Ik ga nu kort in op de aard van het wetsvoorstel. Zoals gezegd stelt de memorie van toelichting: "Doel van de richtlijn is het behalen van het Europese streefdoel van 20% energiebesparing op het energieverbruik in 2020 ten opzichte van het verbruik in 2010." Niettemin is het wetsvoorstel beperkt tot zaken zoals registratie van energieverbruik en administratieve voorschriften betreffende onder meer factureringsinformatie en energiekostenramingen. Uiteraard is registratie van belang om te weten of de doelen al dan niet bereikt worden. Zie ik het goed dat het wetsvoorstel zich hiertoe in hoofdzaak of zelfs geheel beperkt? Zo ja, waarom is het genoemde doel en het politiek instrumentarium daartoe niet in het wetsvoorstel opgenomen? Wat betekent dit volgens de minister voor de hardheid van de Nederlandse parlementaire controlemogelijkheid van zijn politiek in dezen?
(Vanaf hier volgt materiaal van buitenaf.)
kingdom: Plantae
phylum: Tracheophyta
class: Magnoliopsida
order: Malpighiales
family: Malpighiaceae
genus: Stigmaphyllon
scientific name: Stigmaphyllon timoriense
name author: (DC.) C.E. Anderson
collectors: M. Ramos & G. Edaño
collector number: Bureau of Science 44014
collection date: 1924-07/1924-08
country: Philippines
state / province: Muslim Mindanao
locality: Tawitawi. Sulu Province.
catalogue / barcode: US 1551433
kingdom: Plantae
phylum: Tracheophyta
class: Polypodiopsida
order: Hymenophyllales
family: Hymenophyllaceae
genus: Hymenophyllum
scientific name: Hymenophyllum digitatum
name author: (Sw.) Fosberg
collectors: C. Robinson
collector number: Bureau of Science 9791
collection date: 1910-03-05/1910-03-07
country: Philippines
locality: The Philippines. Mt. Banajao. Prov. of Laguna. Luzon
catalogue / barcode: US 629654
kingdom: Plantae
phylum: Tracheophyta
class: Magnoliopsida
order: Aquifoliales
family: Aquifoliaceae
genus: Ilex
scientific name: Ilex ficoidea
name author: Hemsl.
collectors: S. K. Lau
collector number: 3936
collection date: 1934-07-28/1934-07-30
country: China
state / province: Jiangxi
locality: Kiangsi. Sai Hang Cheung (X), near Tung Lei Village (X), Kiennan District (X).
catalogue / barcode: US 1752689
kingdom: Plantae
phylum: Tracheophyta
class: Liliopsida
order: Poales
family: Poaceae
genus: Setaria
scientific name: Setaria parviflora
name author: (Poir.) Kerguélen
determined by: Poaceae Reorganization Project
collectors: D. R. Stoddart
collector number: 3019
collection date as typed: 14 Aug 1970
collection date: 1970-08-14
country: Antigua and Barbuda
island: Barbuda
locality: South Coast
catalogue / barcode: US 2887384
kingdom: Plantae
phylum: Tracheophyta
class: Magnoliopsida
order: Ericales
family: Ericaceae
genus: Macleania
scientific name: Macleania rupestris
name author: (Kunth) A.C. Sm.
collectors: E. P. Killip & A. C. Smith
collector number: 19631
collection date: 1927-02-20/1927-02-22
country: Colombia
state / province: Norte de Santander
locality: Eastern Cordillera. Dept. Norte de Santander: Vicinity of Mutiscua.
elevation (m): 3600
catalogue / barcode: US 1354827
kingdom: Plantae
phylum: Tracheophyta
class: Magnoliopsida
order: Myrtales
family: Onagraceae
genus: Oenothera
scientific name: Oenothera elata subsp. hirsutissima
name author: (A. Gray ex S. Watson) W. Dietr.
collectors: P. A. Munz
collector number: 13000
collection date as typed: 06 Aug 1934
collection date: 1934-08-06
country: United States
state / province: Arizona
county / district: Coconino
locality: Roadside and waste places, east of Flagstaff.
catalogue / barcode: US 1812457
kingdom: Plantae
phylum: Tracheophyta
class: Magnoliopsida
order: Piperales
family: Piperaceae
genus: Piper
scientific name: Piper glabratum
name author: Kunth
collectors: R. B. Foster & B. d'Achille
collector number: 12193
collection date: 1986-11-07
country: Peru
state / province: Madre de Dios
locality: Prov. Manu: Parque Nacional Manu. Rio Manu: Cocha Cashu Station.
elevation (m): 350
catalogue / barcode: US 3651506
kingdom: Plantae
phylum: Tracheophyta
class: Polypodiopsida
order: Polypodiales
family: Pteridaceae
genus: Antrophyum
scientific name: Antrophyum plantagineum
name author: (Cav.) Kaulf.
Ten slotte ga ik in op de inwerkingtreding van het wetsvoorstel. De regering zal begrijpen dat de Kamer, na het debacle met de op 22 december aangenomen Wet verlaging bezoldigingsmaximum WNT, voortaan de inwerkingtredingsbepalingen van wetsvoorstellen nauwkeurige aandacht zal geven. In het onderhavige geval vroeg mijn fractie in het voorlopig verslag in verband met artikel V welke artikelen of onderdelen daarvan de regering op het oog heeft om later in werking te doen treden dan onmiddellijk nadat de Eerste Kamer het wetsvoorstel eventueel aanvaard heeft. De regering antwoordde in de memorie van antwoord van 1 september 2014: "Naar verwachting is nog niet alle op dit wetsvoorstel gebaseerde uitvoeringsregelgeving gereed op het moment dat het wetsvoorstel in werking treedt. Enkele bepalingen over de inrichting van energiefacturen en de inrichting van verbruiks- en kostenoverzichten voor energieverbruikers zullen daarom op een later moment in werking treden." Het gaat hier zogezegd wel om grote zaken, maar niet om groot geld. Toch wil ik graag weten of nu, vijf maanden later, die uitvoeringsregels gereed zijn en, zo nee, waarom niet.

Ik wijs erop dat de richtlijn van 25 oktober 2012 stamt. Dat is ruim drie jaar en drie maanden geleden. De richtlijn had acht maanden terug, op 5 juni 2014, geïmplementeerd moeten zijn. Als de regering zich niet aan de regels houdt, hoe kan zij dan verwachten dat in casu bijvoorbeeld de ondertekenaars van het energieakkoord zich daaraan gebonden achten? Graag het commentaar van de minister op een en ander.

Ik wacht de beantwoording van de minister graag af.